Algebra solver has a side effect on log probability


#1

Hi,

I’m trying to to estimate a structural model with a simple Bernoulli likelihood with a probability depending on the solution of an implicit function with no closed form solution. Therefore, I’m trying algebra_solver() for the first time.

As I learn about how doable this is I’m starting with some very simple fake data and I simplified the implicit function I need to solve to something I can actually solve without algebra_solver() (I dropped the nonlinear component). In other words, I can fit the model fine without using algebra_solver(), so I tried to fit the model with and without it. In fact, when I tried calling algebra_solver() I ignored the results and used the closed form solution I can calculate. I expected both runs to produce the same outcome (perhaps a lot slower when I use algebra_solver()). What is surprising is that when I comment out the line where algebra_solver() is called the model is estimated nicely (no divergent transitions, R hat < 1.1 and parameters close to the true value), but when I leave the algebra_solver() call in there (even though I am not actually using its output) the model fit has problems (30% divergent transitions, 25% of parameters have R hat > 1.1, but the parameters are still well estimated).
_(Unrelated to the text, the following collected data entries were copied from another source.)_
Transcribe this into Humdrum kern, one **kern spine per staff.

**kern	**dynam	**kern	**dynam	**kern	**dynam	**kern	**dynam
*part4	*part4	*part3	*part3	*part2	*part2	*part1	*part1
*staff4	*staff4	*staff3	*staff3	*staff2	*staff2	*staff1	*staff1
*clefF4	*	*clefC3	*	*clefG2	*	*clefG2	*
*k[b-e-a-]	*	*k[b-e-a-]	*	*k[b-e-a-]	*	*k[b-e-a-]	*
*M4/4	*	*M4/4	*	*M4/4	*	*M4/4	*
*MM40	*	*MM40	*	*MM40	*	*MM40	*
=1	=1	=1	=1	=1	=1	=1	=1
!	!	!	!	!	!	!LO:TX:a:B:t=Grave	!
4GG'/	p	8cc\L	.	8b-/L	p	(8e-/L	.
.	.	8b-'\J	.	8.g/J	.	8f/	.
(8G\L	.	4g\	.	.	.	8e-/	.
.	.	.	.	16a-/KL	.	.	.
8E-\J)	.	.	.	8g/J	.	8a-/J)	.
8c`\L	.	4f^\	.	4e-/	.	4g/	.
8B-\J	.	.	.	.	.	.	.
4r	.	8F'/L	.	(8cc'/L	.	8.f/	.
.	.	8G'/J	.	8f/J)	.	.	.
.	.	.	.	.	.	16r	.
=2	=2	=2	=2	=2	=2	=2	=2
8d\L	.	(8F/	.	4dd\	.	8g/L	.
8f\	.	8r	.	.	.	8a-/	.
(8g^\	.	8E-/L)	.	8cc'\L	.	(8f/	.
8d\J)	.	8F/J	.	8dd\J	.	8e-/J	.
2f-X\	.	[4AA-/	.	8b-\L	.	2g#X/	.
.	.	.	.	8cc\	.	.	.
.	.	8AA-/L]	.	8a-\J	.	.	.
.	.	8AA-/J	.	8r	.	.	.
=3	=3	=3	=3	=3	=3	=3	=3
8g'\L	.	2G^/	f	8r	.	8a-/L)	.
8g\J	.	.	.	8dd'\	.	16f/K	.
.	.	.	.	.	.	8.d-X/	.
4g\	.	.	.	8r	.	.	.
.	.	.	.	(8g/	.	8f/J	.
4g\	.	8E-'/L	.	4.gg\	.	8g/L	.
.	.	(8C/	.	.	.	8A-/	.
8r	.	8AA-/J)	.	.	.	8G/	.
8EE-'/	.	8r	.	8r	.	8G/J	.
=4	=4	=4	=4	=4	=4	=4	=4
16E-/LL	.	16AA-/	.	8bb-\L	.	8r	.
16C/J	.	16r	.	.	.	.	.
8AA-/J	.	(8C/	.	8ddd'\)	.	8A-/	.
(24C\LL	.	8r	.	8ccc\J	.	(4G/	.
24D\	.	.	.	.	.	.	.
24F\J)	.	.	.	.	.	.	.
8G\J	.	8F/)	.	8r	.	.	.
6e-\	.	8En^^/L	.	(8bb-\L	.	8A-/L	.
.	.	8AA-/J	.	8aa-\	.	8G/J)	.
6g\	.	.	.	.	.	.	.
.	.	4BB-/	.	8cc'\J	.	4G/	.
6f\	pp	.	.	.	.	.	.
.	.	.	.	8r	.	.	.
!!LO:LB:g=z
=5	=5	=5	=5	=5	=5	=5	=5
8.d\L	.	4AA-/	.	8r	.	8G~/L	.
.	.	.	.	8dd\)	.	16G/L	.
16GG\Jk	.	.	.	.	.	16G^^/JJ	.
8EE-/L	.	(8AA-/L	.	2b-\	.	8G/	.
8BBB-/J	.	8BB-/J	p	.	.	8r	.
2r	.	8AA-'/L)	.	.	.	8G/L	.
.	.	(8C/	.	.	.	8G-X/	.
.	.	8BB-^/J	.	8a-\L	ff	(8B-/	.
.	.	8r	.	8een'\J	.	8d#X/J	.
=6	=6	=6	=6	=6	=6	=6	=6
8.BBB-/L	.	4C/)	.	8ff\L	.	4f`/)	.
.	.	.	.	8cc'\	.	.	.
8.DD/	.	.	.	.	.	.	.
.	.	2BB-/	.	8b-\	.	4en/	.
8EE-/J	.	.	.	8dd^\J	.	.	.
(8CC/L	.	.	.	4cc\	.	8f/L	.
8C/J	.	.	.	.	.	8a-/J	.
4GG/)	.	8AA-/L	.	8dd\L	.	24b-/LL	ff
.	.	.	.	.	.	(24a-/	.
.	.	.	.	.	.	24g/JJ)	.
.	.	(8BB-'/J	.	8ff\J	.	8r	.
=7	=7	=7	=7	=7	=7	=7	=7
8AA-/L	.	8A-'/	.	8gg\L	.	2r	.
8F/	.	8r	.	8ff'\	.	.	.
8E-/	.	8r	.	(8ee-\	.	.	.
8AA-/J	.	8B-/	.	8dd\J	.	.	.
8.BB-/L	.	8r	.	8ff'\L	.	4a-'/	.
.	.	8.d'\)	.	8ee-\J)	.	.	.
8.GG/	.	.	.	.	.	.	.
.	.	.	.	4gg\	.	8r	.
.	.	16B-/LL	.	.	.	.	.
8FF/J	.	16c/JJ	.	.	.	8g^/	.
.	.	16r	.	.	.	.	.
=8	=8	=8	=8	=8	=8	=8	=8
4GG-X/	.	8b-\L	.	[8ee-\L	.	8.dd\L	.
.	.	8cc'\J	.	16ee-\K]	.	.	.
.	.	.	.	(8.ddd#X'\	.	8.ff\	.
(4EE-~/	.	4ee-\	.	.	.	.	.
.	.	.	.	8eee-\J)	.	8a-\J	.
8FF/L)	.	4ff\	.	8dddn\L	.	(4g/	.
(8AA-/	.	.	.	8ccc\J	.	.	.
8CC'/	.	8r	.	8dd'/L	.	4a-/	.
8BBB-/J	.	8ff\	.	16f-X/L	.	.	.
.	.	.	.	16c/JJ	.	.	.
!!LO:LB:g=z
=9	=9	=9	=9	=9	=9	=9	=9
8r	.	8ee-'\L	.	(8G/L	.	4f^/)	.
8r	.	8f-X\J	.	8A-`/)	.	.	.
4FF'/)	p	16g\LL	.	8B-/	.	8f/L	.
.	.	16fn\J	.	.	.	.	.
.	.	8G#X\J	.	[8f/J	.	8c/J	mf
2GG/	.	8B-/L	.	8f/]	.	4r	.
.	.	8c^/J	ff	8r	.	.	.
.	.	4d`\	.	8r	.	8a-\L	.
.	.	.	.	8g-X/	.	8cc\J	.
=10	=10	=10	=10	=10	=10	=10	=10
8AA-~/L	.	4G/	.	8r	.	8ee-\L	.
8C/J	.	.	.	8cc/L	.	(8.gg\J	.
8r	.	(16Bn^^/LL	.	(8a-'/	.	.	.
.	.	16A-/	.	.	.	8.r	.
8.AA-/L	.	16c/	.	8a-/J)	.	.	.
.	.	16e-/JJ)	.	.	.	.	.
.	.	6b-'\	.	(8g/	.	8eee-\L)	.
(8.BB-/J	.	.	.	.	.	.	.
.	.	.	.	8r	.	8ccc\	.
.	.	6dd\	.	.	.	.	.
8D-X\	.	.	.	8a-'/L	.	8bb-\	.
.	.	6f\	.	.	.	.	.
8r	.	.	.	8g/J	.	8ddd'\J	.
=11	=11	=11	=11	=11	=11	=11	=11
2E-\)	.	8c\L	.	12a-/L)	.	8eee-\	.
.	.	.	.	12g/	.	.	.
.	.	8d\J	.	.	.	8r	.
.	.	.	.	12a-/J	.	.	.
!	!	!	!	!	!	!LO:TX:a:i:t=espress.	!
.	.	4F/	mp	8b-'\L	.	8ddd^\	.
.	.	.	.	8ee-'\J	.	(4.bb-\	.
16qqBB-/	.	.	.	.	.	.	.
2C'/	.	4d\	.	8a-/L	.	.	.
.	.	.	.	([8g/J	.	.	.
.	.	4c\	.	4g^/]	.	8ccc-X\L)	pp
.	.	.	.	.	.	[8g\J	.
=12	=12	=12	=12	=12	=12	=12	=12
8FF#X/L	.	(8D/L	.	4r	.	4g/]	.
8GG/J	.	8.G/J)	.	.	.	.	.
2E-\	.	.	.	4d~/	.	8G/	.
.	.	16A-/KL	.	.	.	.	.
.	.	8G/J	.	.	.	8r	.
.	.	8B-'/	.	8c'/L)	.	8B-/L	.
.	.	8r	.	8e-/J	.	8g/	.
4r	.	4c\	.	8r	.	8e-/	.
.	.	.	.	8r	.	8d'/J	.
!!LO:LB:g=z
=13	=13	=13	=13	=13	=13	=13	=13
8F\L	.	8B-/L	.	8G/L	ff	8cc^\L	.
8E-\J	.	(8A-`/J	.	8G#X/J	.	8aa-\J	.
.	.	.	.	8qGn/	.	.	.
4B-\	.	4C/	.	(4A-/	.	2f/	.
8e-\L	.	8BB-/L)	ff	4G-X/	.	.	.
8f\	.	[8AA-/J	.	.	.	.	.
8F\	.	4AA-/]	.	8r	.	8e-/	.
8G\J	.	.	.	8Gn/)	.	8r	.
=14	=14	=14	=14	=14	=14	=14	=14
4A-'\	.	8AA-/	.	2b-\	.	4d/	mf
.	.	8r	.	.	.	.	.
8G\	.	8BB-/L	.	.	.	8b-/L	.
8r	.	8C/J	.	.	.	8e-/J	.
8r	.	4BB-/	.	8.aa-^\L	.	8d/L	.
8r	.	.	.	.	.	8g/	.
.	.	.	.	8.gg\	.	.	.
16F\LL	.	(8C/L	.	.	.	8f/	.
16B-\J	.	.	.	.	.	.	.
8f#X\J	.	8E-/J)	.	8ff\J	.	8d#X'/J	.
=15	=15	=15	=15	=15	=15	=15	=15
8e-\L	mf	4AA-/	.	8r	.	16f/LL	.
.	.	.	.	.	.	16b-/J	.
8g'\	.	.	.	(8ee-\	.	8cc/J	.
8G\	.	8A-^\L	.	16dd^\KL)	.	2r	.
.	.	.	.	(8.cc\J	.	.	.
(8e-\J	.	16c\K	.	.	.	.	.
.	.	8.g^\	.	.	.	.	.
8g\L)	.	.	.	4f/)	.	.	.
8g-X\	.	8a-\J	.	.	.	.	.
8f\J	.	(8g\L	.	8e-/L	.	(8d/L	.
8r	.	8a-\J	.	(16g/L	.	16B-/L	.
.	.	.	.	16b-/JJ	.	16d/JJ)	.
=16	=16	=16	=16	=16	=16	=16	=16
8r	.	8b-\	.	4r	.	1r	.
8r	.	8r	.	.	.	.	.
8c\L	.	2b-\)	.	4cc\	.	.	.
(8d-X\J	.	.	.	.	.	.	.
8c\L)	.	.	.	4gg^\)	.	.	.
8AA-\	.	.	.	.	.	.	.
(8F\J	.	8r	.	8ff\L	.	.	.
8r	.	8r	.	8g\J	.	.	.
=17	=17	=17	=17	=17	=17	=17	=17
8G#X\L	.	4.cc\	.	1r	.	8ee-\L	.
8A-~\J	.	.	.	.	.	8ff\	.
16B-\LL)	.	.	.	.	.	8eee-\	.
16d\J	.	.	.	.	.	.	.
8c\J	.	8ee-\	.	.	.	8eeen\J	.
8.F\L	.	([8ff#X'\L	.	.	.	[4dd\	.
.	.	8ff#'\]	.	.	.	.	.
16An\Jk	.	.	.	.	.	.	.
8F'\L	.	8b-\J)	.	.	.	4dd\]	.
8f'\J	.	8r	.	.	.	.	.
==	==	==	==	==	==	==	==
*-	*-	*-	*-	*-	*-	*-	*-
Perhaps I don’t understand how algebra_solver() works, but is it normal for it to have a side effect on the MCMC estimation when I don’t even update the log probability with its output?

I’m attaching my .stan file. The statement at line 133 is the one that changes things.

structural_dist_model.stan (5.9 KB)

I appreciate any help with this!


#2

@karimn Thanks for the heads up!

I suspect that what might be happening is the algebra solver is failing to converge and causing the MCMC iteration to fail and this is getting registered as a divergence and preventing the model from exploring in a certain direction.

So it’s not that autodiff would be messed up, it’d be that the algebra solver (which is being asked to run even though its results aren’t used) is telling MCMC “nonono, don’t go in that direction, I’m having trouble finding finding solutions”.

To verify this, could you make the algebra solve something that you know will always succeed? Like maybe just “solve 0 == 0”? So we know that it isn’t this?

edit: Enhanced the anthropomorphism


#3

Thanks for the quick response! I tried to create a function

  vector test_implicit(vector v_cutoff, vector param, real[] x_r, int[] x_i) {
    return rep_vector(0, 1);
  }

But then I get a lot of these

Rejecting initial value:
  Gradient evaluated at the initial value is not finite.
  Stan can't start sampling from this initial value.

Initialization between (-2, 2) failed after 100 attempts. 

Is this what you meant by a 0 == 0 test?


#4

Something like that, haha. But then I guess the gradients of the solutions with respect to the parameters don’t exist. How about something like:

vector test_implicit(vector v_cutoff, vector param, real[] x_r, int[] x_i) {
  vector[2] z;
  z[1] = y[1] - theta[1];
  z[2] = y[2] - theta[2];
  return z;
}

Or something similar? We just want a set of eqs. we know has a solution that’ll be super easy on the solver.


#5

Ok, I see what you mean. I actually went back to my original implicit function which was simplified so a solution would be trivial to find. What I was doing wrong before was passing in some parameters that were no longer needed so that probably drove MCMC nuts (bad crazy nuts, not good sampler nuts).

I reran without the unused parameters and I’m down to one divergent transition, verifying what you said.

My mistake is that I was thinking of the algebra_solver() solver like any math operation which should have no side-effect on the sampler. I neglected to consider the problem of failing to converge to a solution.

Thanks Ben for helping out with this. I’ll continue taking baby steps towards the nonlinear form of the implicit function I want solved.


#6

Cool beans! That is an interesting find! Thanks for reporting back

@charlesm93 Do you know of a way this could be diagnosed at runtime?